Note: This is best read in a gruff, extremely thick New York accent.
Some guy thought that it was a good idea to park his car bumper to bumper with my car last night, so that to get out, it was gonna take me 5 minutes of backing up and turning to get on the road this morning. I guess he didn’t want to get a ticket, but his entire front end took up the crosswalk. So I keyed that assholes car with a cock and balls—cause he’s a dick! Hahahaha!
It’s weird, leaving the house when I want to. 22 years, I was up at 4:15 in the morning, checked in, got my coffee, and was out on the road by 5:30 at the latest. I smelled like shit and rotten vegetables for 22 years of my life, and now I can’t even lift a chair above my waist without wanting to shit my pants from the pain in my back. Hooooly shit. But, hey, I got a life at least. My head don’t have any hair on it anymore, but for a 48 year old guy I don’t look half bad. Hell, if I knew where to go, I’d go to the bar and maybe pick someone up, now that I smell good, you know? The smell messes with your style, man.
I got full disability last year, though I knew something was up probably 6 months before that. I went to go take a can out because I wasn’t driving on this shift—Tony’s senior, he had 25 years, and union rules say that senior guy drives, junior guys dump unless we got a lot to pick up. 22 years, and it’s the one guy who’s got more years than I do on the truck with me. I was lucky, though. Tony’s out the truck because he’s got a huge bin he’s gotta take to the back, and I pick up the can and—snap—I could hear my back go and I yelled out from the shock. It didn’t even hurt, but I couldn’t move my fucking legs and I say “Ah shit, this is trouble” to myself. Tony finds me in the street on my back and tries to pick me up and I’m just dead weight, man. Nothing was moving. He asks me, “Yo, you alright?

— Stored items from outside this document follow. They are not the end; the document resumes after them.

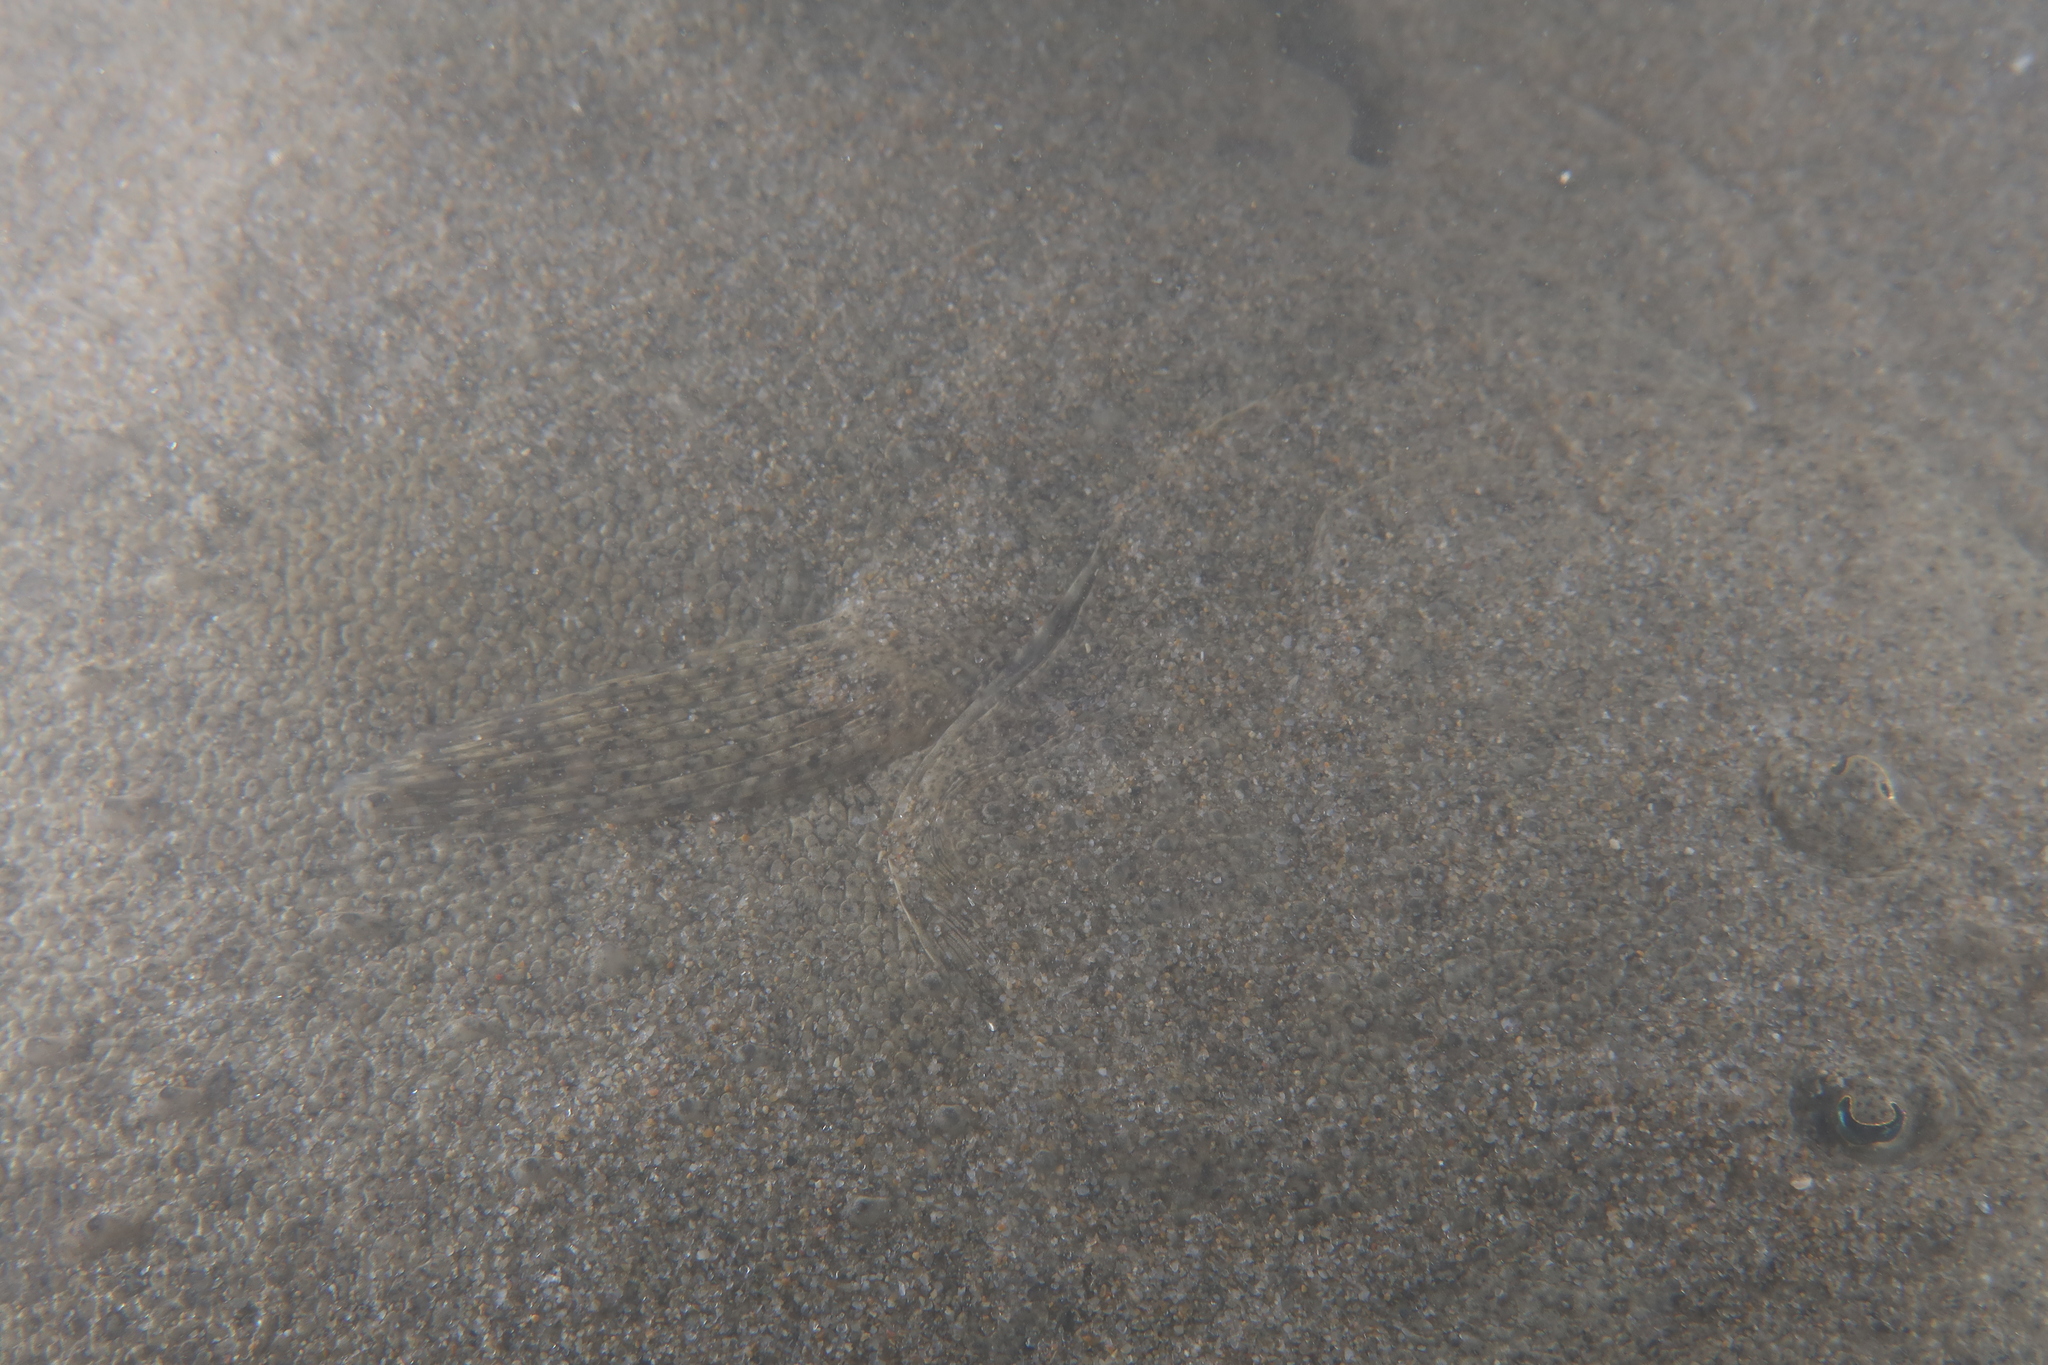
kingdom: Animalia
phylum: Chordata
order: Pleuronectiformes
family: Scophthalmidae
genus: Scophthalmus
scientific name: Scophthalmus maximus
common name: Turbot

What happened, bro?” and I’m just like “I don’t know man, my back, I can’t move my legs.” Scary shit.
We drove back to the depot, and Tony, bless him, puts me in the back seat of his car and takes me straight to the hospital. I had stress fractures in my spine, and three ruptured disks. Every time I’d try to pick something particularly heavy lately it just felt like something was gonna pop, man. It didn’t hurt any worse than normal, I guess, but it was a weird feeling, like there was this pressure there, you know? Shows you what happens when you don’t listen to your body, huh? Three days before I could walk, bro—I thought I was gonna be a cripple for a second there. But, hey, I got better, and I got my health, thanks God.

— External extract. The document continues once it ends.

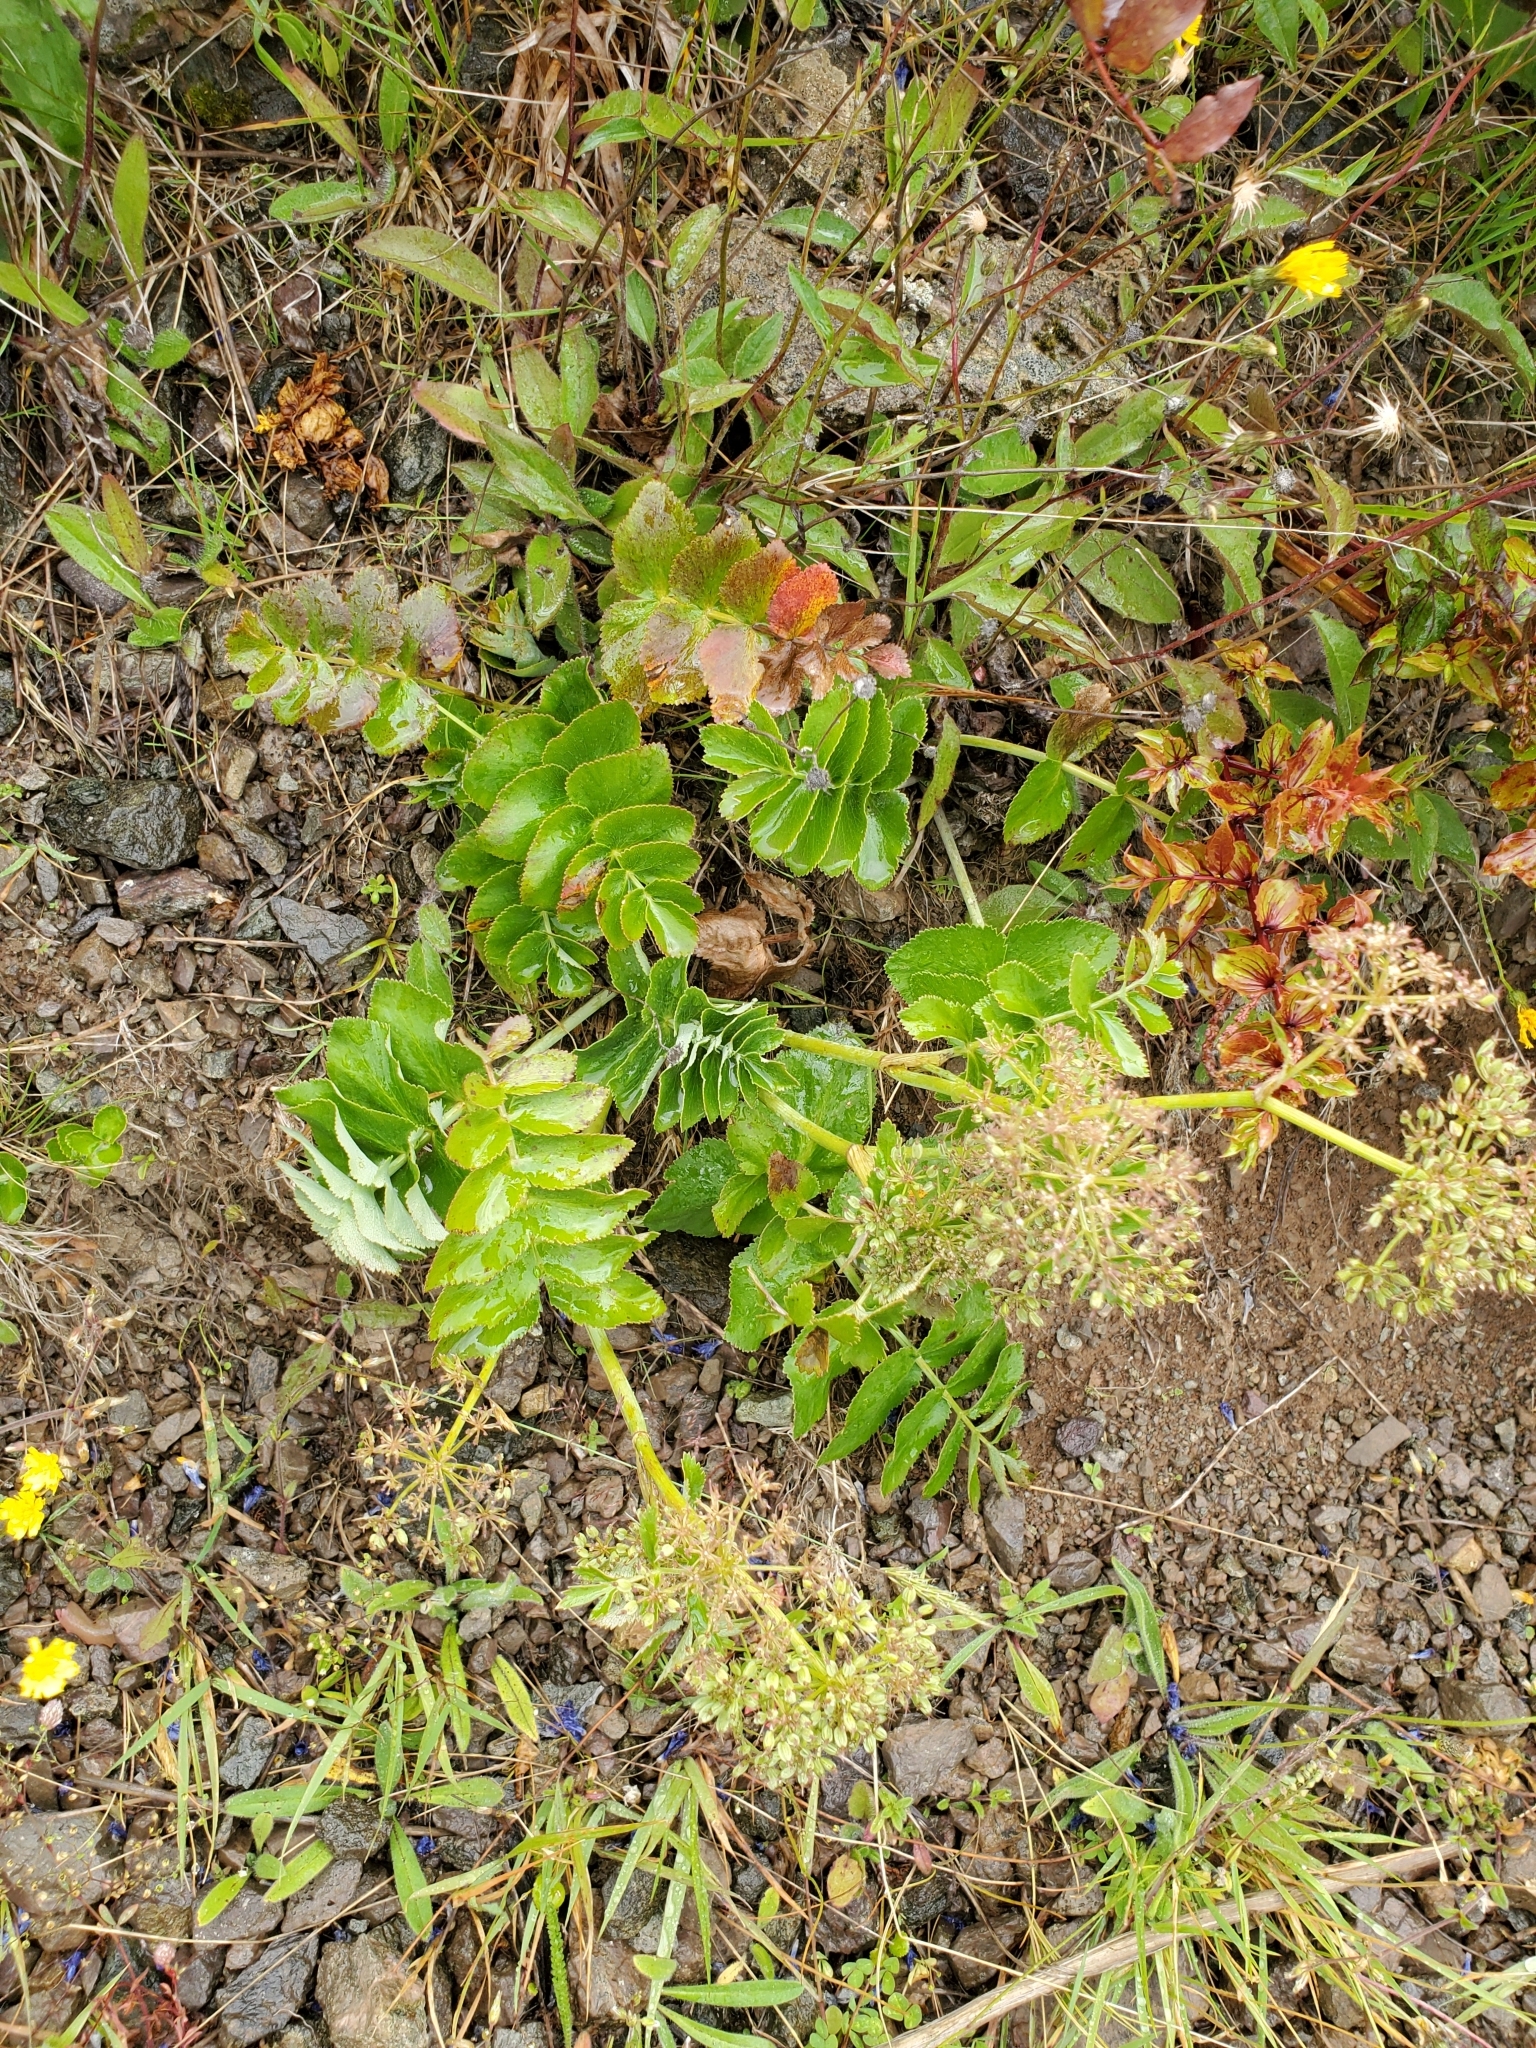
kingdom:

I know that if got into a fight like I used to get into with whatever asshole parked his car like that there’s a chance I won’t get up off the floor if I get knocked down. I still got my quick right, though, so hey. Got that, got my check, I get to smell like a human being now—it’s beautiful, bro. I could be one of those people who work their whole lives and drop dead right before they’re supposed to retire, you know? My back is fucked up, but I can deal with that. That ass who dinged my car got what was coming to him, though. Keying’s something a kid does, but what–I’m gonna fuck up my car more just to get back at you? FUCK YOU. I got a better idea than that! Know what I’m sayin’? Hehehe…
All the way around, life ain’t too bad, bro.